● Task description
Transfer the rows from the line containing "right elbow: (184, 240, -17)" through the line containing "left hip: (634, 309, 4)", inclusive, and add -114 to every keypoint value (each x, y and depth number). Leave the pictures out of your answer.

● Information given
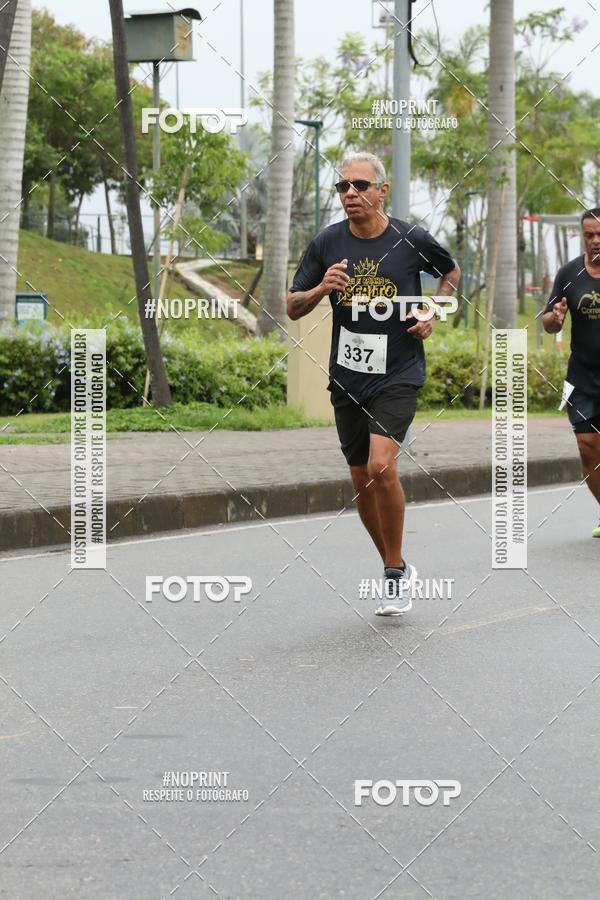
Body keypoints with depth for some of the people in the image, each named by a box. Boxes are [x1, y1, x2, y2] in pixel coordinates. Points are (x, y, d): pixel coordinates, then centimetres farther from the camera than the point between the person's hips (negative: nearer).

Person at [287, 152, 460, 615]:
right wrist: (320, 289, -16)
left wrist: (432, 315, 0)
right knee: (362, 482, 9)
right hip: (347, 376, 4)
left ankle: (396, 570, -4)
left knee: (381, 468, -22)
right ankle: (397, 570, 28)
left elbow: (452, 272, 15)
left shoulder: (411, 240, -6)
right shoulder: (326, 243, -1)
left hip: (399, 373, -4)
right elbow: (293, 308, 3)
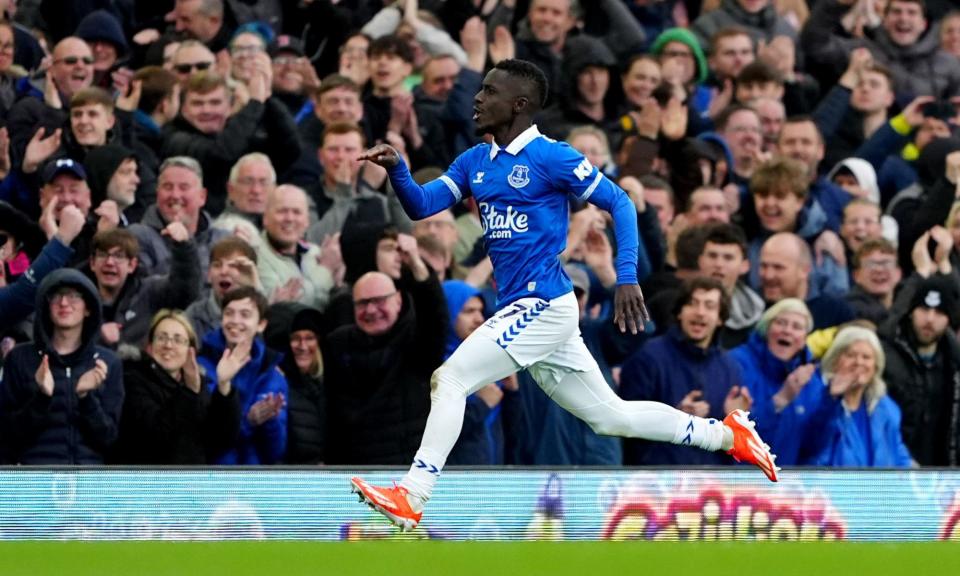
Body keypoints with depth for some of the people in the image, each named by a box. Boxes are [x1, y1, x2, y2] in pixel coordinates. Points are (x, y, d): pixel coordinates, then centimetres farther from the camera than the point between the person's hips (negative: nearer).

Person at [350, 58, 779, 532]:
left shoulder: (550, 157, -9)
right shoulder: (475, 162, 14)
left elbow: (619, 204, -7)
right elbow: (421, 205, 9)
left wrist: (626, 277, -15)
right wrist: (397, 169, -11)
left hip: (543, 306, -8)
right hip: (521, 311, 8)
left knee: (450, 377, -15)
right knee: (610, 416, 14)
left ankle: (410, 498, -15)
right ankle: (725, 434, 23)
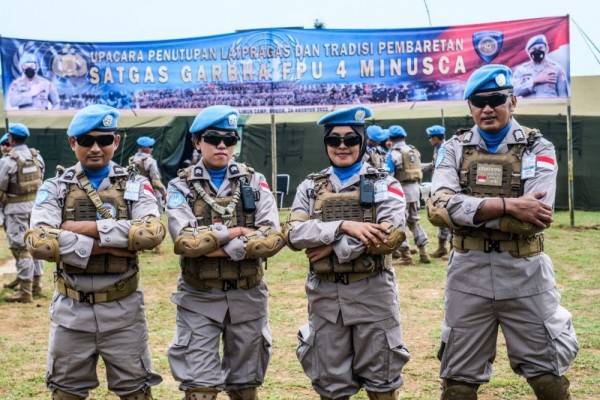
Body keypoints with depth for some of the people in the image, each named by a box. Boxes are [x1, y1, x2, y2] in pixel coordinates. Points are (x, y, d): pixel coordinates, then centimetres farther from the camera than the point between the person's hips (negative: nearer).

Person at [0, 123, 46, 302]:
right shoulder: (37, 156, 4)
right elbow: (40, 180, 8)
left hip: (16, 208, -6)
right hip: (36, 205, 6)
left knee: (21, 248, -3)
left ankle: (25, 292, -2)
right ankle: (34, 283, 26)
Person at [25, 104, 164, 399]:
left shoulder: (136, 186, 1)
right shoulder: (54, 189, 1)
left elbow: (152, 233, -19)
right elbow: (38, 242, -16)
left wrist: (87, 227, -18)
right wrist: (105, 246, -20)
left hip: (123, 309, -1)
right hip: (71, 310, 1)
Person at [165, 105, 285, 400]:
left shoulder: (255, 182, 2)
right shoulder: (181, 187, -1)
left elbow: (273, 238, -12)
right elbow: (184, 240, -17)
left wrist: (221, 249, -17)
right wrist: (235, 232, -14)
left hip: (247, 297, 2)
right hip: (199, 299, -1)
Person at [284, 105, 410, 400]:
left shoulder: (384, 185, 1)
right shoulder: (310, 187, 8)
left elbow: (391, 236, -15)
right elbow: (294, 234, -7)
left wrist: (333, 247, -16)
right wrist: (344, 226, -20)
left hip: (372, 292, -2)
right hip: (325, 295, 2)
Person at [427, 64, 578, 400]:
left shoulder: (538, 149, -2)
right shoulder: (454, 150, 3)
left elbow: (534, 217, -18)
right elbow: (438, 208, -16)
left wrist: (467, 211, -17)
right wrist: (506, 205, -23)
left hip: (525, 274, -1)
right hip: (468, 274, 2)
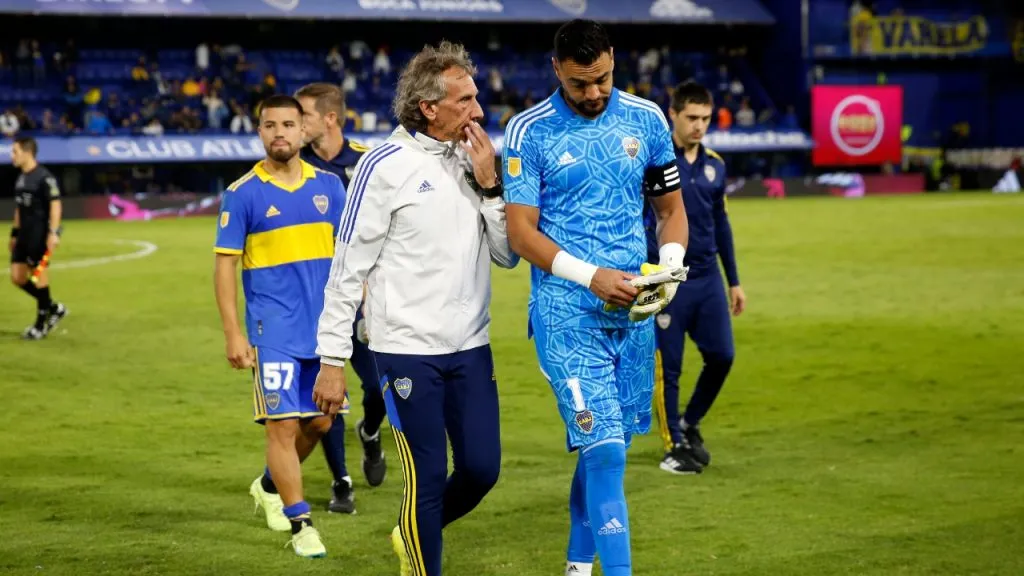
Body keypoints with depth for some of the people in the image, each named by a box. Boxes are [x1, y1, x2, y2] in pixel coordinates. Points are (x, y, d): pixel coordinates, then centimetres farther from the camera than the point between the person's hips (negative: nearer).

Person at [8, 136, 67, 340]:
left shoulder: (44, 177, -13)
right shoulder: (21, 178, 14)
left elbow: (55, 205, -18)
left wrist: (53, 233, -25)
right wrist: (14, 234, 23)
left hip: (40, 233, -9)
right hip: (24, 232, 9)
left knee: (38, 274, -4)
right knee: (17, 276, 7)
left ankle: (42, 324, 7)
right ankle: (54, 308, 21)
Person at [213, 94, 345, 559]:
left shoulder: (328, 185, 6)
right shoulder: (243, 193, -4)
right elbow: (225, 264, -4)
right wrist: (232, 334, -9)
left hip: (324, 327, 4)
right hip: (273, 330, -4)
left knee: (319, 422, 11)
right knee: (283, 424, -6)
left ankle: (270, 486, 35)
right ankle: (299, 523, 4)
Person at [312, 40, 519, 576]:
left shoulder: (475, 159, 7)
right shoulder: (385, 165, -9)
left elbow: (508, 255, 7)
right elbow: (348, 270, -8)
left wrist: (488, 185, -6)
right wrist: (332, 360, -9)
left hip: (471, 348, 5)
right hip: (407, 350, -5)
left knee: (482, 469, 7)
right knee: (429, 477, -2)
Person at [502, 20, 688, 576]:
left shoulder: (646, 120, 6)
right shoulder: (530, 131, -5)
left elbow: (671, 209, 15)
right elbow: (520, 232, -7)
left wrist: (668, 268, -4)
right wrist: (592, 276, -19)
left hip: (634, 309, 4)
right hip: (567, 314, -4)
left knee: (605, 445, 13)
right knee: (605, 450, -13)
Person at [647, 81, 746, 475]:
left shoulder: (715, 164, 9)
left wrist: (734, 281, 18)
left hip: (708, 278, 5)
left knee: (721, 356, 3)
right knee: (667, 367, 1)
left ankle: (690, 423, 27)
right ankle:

● Solution to the exercise
right elbow: (70, 126, -131)
left wrist: (107, 135, -131)
right wrist: (121, 118, -128)
left hip: (133, 183, -112)
right hip: (85, 185, -115)
Person at [284, 105, 410, 400]:
left shoulder: (270, 71, -113)
right shoulder: (196, 73, -106)
left elbow: (277, 122, -129)
right elbow: (180, 120, -121)
left wrist: (219, 133, -130)
right wrist: (230, 112, -134)
left hip: (258, 178, -116)
right hip: (211, 181, -112)
Person at [427, 64, 578, 400]:
left shoulder: (424, 35, -116)
right shoulder: (340, 36, -111)
left elbow: (420, 103, -132)
right elbow: (324, 94, -130)
left wrist: (353, 97, -131)
right wrist: (392, 91, -137)
left hip: (411, 160, -115)
right hip: (354, 160, -112)
Body keypoints with depth for some of the people in the image, each named by a box. Boxes are [x1, y1, x2, y2] in pixel coordinates. Points are (x, y, d): pixel coordinates, then centimetres farther from the camera than the point between the person's hips (negative: nearer).

Person at [8, 136, 67, 340]:
left shoulder: (-70, 63, -127)
right shoulder: (-93, 64, -100)
left elbow: (-59, 91, -132)
left wrist: (-61, 119, -139)
right wrist: (-100, 120, -91)
left hip: (-74, 119, -123)
right hip: (-90, 118, -105)
left knee: (-76, 160, -118)
right knee: (-97, 162, -107)
left ankle: (-72, 210, -107)
right ankle: (-60, 194, -93)
Person at [213, 94, 345, 559]:
left shoulder: (214, 71, -108)
right shoulder: (129, 79, -118)
right elbow: (111, 150, -118)
right wrist: (118, 220, -123)
left hip: (210, 213, -110)
right hip: (159, 216, -118)
left knee: (205, 308, -103)
right knee: (169, 310, -120)
left ankle: (156, 372, -79)
right ankle: (185, 409, -110)
Person at [312, 40, 519, 576]:
left shoulder: (361, 45, -107)
right shoulder: (271, 51, -123)
left elbow: (394, 141, -107)
right elbow: (234, 156, -122)
left wrist: (374, 71, -120)
right wrist: (218, 246, -123)
left hip: (357, 234, -109)
right hip: (293, 236, -119)
left knee: (368, 355, -107)
right knee: (315, 363, -116)
Person at [502, 20, 688, 576]:
left shoulder: (532, 6, -108)
right shoulder: (416, 17, -119)
left elbow: (557, 95, -99)
right elbow: (406, 118, -121)
left wrist: (554, 154, -118)
right wrist: (478, 162, -133)
left hip: (520, 195, -110)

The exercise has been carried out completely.